── Data for the task

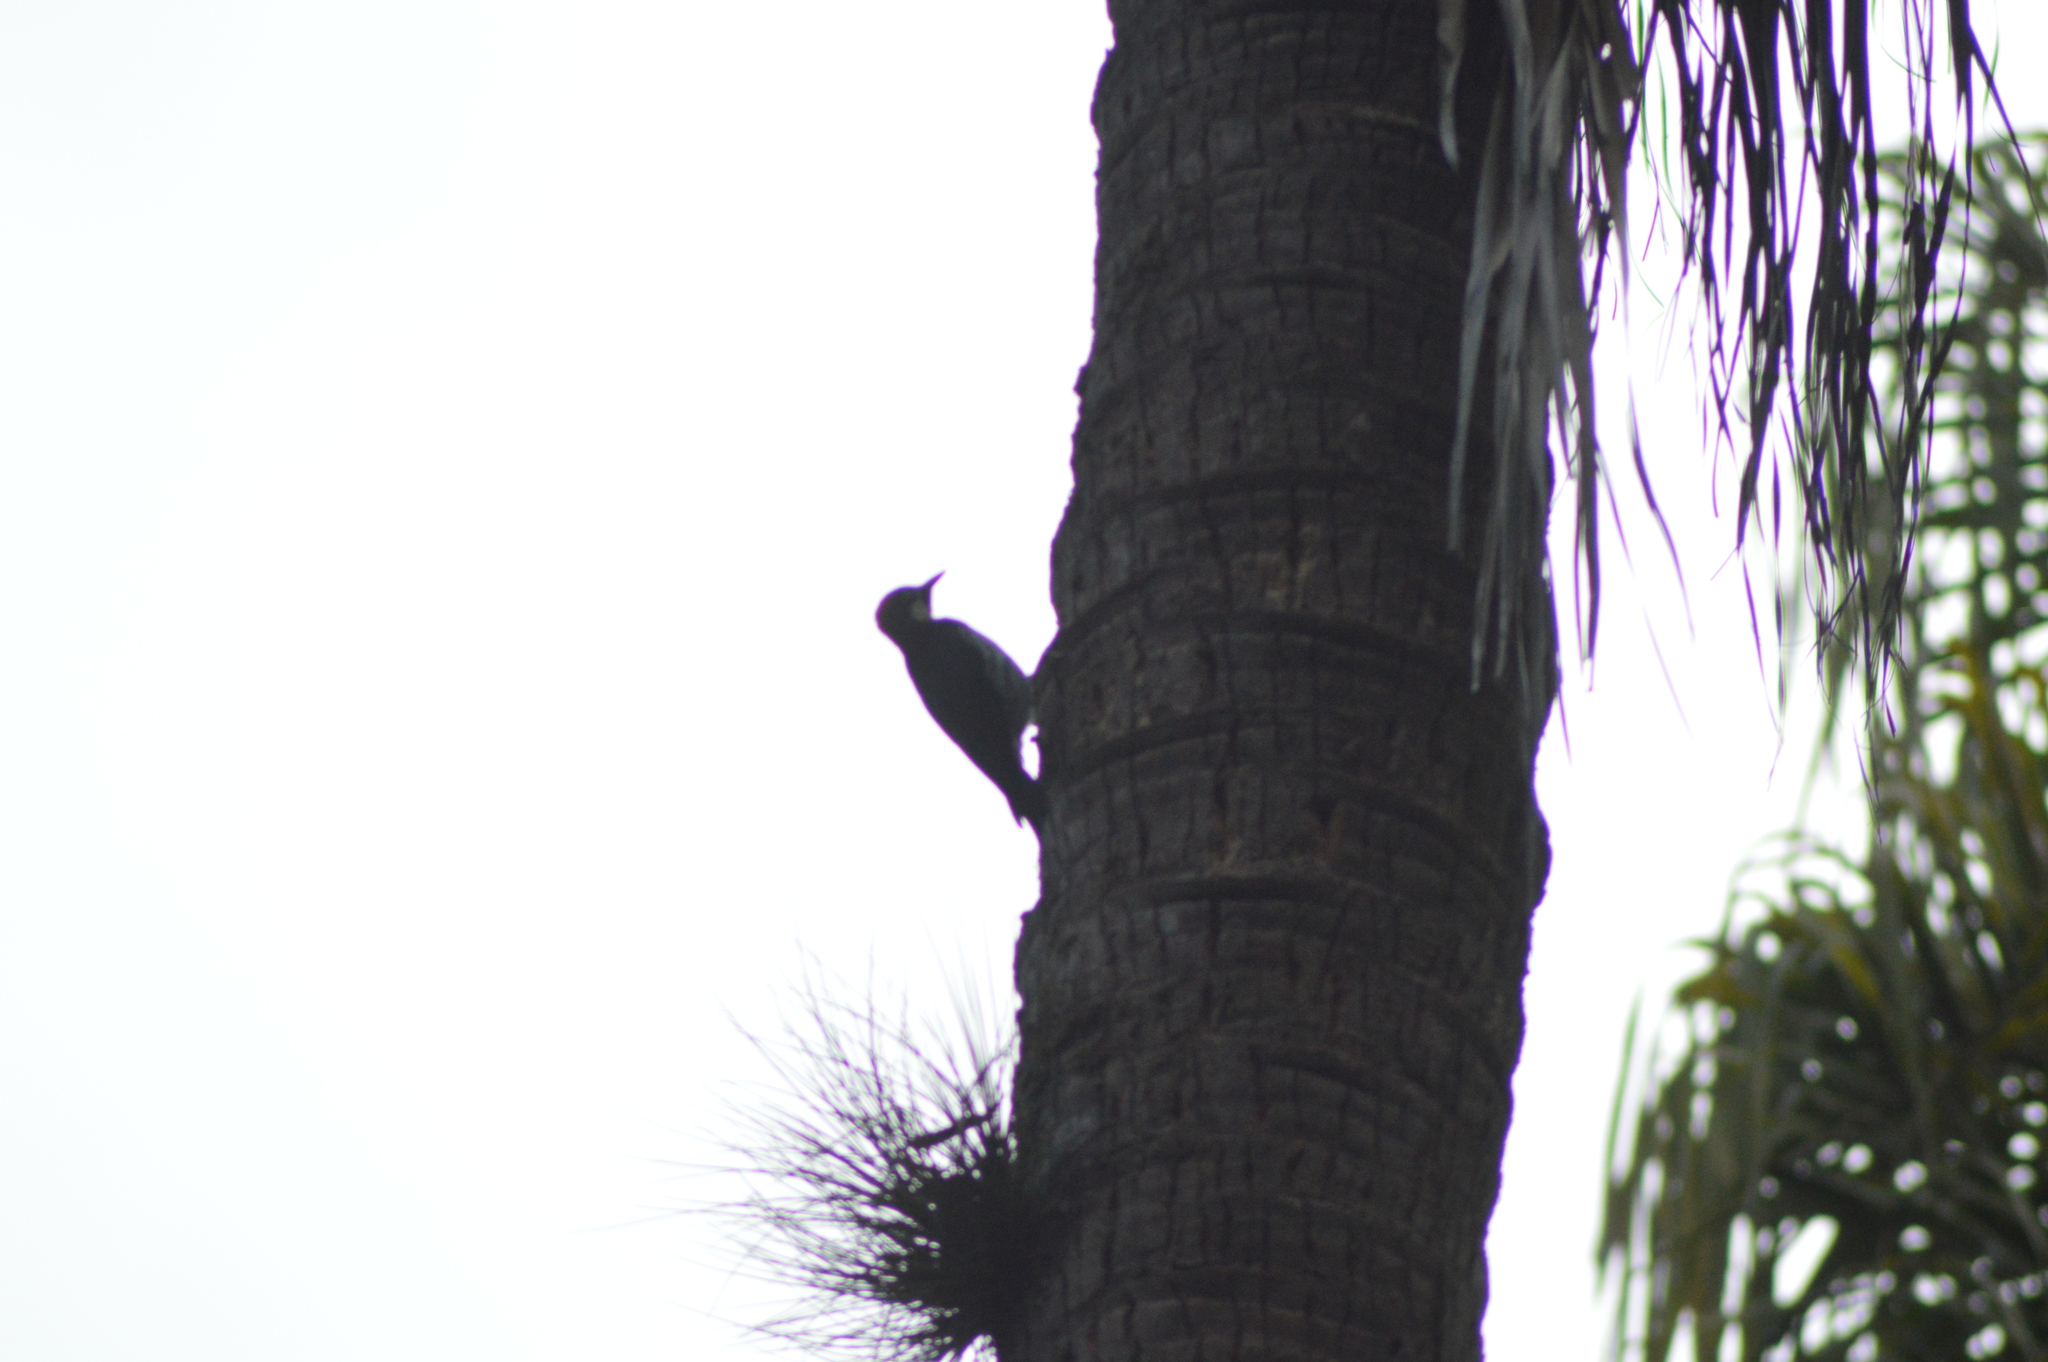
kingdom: Animalia
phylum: Chordata
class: Aves
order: Piciformes
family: Picidae
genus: Melanerpes
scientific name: Melanerpes formicivorus
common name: Acorn woodpecker
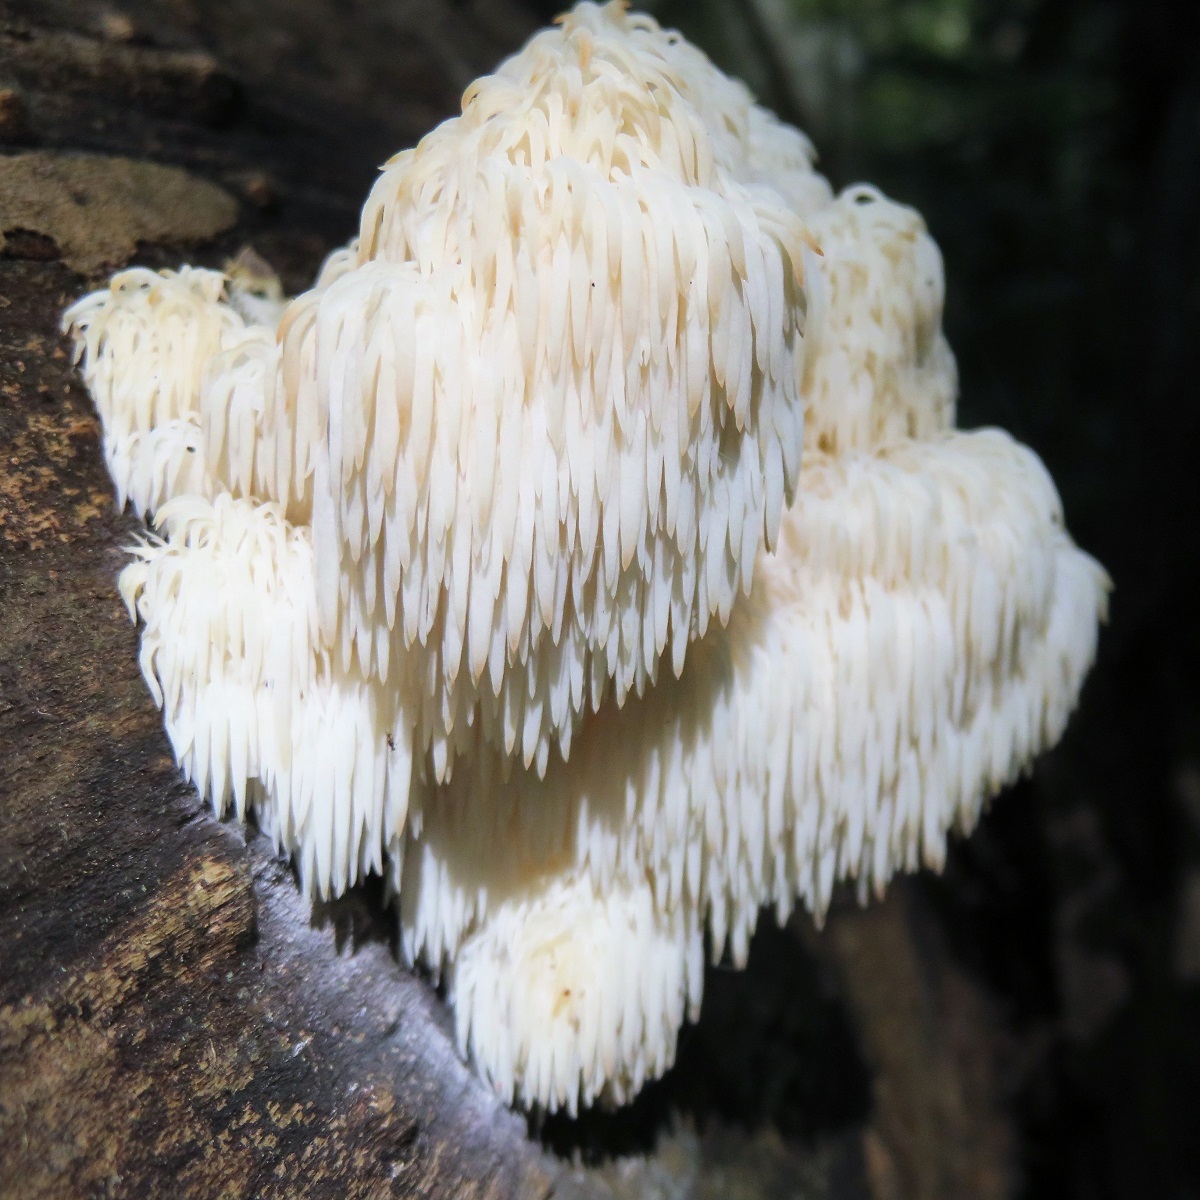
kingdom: Fungi
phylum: Basidiomycota
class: Agaricomycetes
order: Russulales
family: Hericiaceae
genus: Hericium
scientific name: Hericium americanum
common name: Bear's head tooth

────

*Job*
Can you copy every line of text from the records above, word for word, leaving out the pictures?

*Task response*
kingdom: Animalia
phylum: Chordata
class: Aves
order: Piciformes
family: Picidae
genus: Melanerpes
scientific name: Melanerpes formicivorus
common name: Acorn woodpecker
kingdom: Fungi
phylum: Basidiomycota
class: Agaricomycetes
order: Russulales
family: Hericiaceae
genus: Hericium
scientific name: Hericium americanum
common name: Bear's head tooth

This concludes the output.